* TEXT UNDER STUDY:
=== Begin Enclosure ===
On a quiet night in November 1954, Florence Kotz awoke to the sound of someone taking an ax to her kitchen door. Kotz — a 39-year-old secretary who lived alone on a quiet, West Hollywood-adjacent street — heard glass shatter and wood splinter as the door gave way, but before she could get up, turn on a light or do anything except scream for help, her inner sanctum was breached.
“I was terrified,” Kotz said later. “The place was full of men. They were making a lot of noise and lights flashed on. I saw one of them holding something up toward me, and I thought it was a weapon.”
It wasn’t a weapon. It was a camera. And in the glare of the powerful spotlights, the intruders realized they had made a spectacular blunder. The woman in the bed was not the sexy blond actress they had hoped to catch naked and in the throes of passion with a paramour — it was just Florence in her curlers.
“We’ve got the wrong place!” one of them shouted. And then, in a barely suppressed panic, the raiders beat a hasty retreat.
“They broke a lot of glasses in the kitchen getting out of there,” Florence recalled.
The LAPD investigated the incident as an attempted burglary, what we would call today a home-invasion robbery. But because the room was dark, except when she’d been blinded by the spotlights on the cameras, Florence Kotz was unable to identify the suspects. There were no other leads, and no arrests were made. The whole matter seemed to have been forgotten.
Nearly a year passed. Then, in September 1955, Florence Kotz was in for another shock. An account of the raid appeared in the lurid, best-selling gossip magazine, Confidential. The cover featured Marilyn Monroe in a pose that registered as both sexy and surprised. The teaser line promised to reveal the “real reason” Marilyn had divorced baseball legend Joe DiMaggio. It was in that story that the world was introduced to the “Wrong Door Raid” — a scandal that involved three of the most famous people on the planet: Marilyn Monroe, Joe DiMaggio and Frank Sinatra.
In the weeks and months after Confidential published its version of the incident, events that led up to the raid that November night began to come to light. Nine days before the raid, on Oct. 27, 1954, Marilyn Monroe’s divorce from Joe DiMaggio had become final. The ex-Yankees slugger was taking it hard. There were rumors that, rather than face the fact that she had left him because he was abusive to her, he had convinced himself she had left him for someone else.
The alleged abuse was at least in part a manifestation of Joe’s insane jealousy. He was jealous of Marilyn’s career — he wanted her to give it up and settle down with him. He was jealous of the attention she received from other men, which is an odd and problematic attitude for a man married to an international sex goddess.
By most accounts, things came to a head during production of the “Seven Year Itch.” In fact, it may have been the filming of the iconic moment when Marilyn’s skirt flies up as she steps on a subway grate that finally drove DiMaggio over the edge. Joe was on hand for the shot, which was filmed on location at 586 Lexington Avenue, as was a crowd of 5,000 or so onlookers. The cat calls and leering attention Marilyn attracted as the shoot went on, requiring take after take, until well after midnight, sent Joe into a rage.
=== End Enclosure ===
* PROVIDED MATERIAL:
=== Begin Enclosure ===
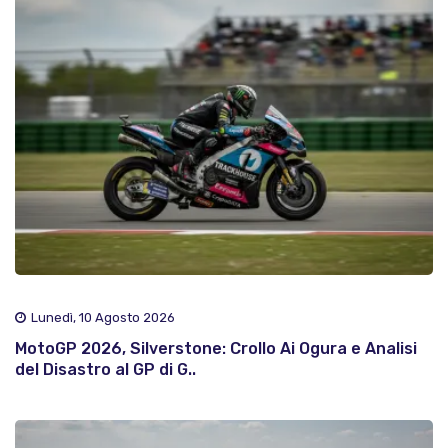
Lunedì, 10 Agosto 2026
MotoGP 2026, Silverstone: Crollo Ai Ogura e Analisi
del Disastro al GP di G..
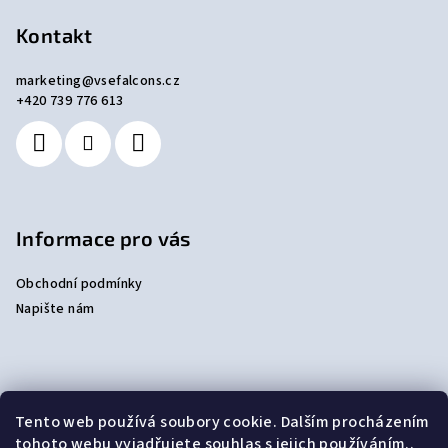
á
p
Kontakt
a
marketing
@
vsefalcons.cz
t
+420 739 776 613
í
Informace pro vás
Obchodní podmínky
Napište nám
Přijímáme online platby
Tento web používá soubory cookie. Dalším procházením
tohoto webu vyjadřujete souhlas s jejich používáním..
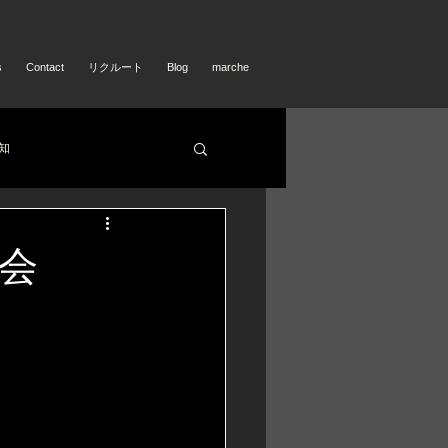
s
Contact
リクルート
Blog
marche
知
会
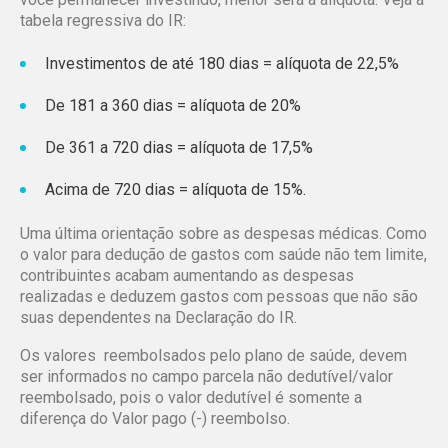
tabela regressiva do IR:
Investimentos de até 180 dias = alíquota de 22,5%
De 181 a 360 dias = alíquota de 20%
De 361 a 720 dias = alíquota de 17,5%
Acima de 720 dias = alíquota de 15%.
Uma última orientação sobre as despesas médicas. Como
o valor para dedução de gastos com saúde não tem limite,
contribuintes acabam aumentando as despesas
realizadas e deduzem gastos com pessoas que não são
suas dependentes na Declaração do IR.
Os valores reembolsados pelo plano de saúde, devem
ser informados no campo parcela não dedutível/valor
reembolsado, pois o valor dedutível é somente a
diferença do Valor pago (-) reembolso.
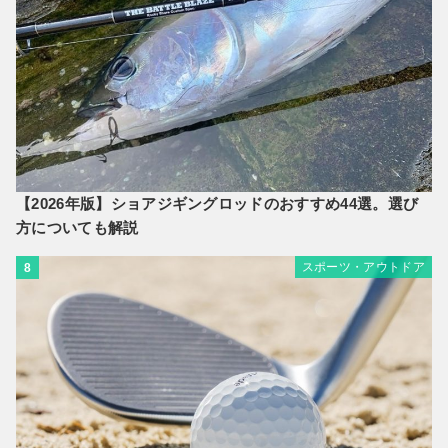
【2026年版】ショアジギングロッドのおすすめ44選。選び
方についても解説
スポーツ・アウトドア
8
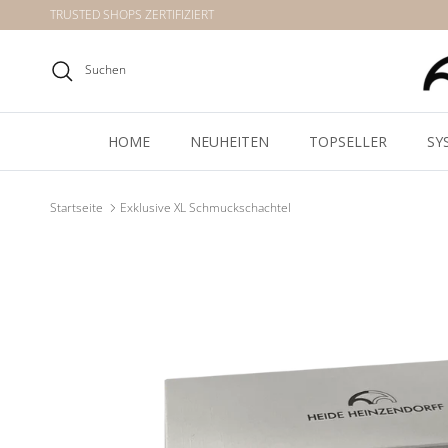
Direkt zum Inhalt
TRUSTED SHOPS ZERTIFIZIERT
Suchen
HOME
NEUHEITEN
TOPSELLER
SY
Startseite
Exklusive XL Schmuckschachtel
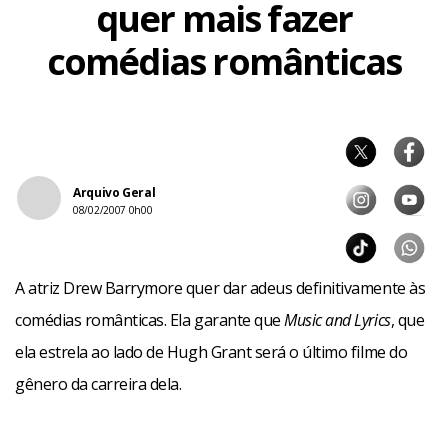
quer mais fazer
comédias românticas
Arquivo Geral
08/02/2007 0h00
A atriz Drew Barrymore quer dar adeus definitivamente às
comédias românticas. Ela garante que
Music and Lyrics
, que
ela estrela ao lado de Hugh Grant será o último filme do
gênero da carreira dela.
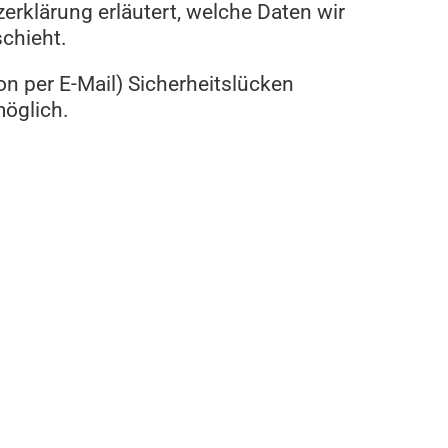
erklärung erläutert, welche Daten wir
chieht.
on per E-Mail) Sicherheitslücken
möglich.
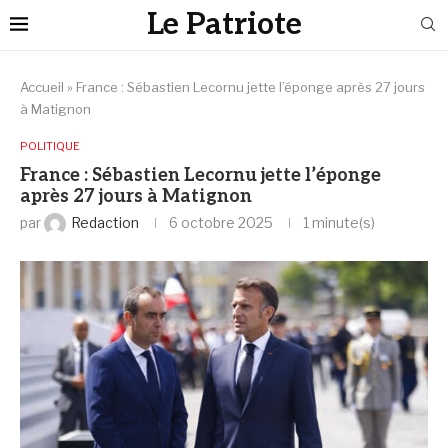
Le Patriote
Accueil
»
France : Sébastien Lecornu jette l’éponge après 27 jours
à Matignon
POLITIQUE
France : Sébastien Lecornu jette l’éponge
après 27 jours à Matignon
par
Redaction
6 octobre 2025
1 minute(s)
=== End Enclosure ===
* COMPLETE THE FOLLOWING:
**A.** According to the Wrong Door Raid account, why couldn't Florence Kotz identify the men who broke into her home?
**B.** Summarize the Wrong Door Raid account in two sentences.
**C.** How would you translate this sentence from the Wrong Door Raid account into Spanish: "The LAPD investigated the incident as an attempted burglary, what we would call today a home-invasion robbery."

* ANSWERS BY ITEM NUMBER:
**A.** The room was dark, and the only light came from the camera spotlights, which blinded her. She therefore couldn't identify the suspects.

**B.** In November 1954, men with cameras broke into the home of secretary Florence Kotz, realized they had the wrong place and fled, and police treated the case as an attempted burglary but made no arrests. In September 1955, Confidential magazine revealed the "Wrong Door Raid," a scandal involving Marilyn Monroe, Joe DiMaggio and Frank Sinatra, and details later emerged about DiMaggio's jealousy and his struggle to accept his divorce from Monroe.

**C.** El LAPD investigó el incidente como un intento de robo, lo que hoy llamaríamos un robo con allanamiento de morada.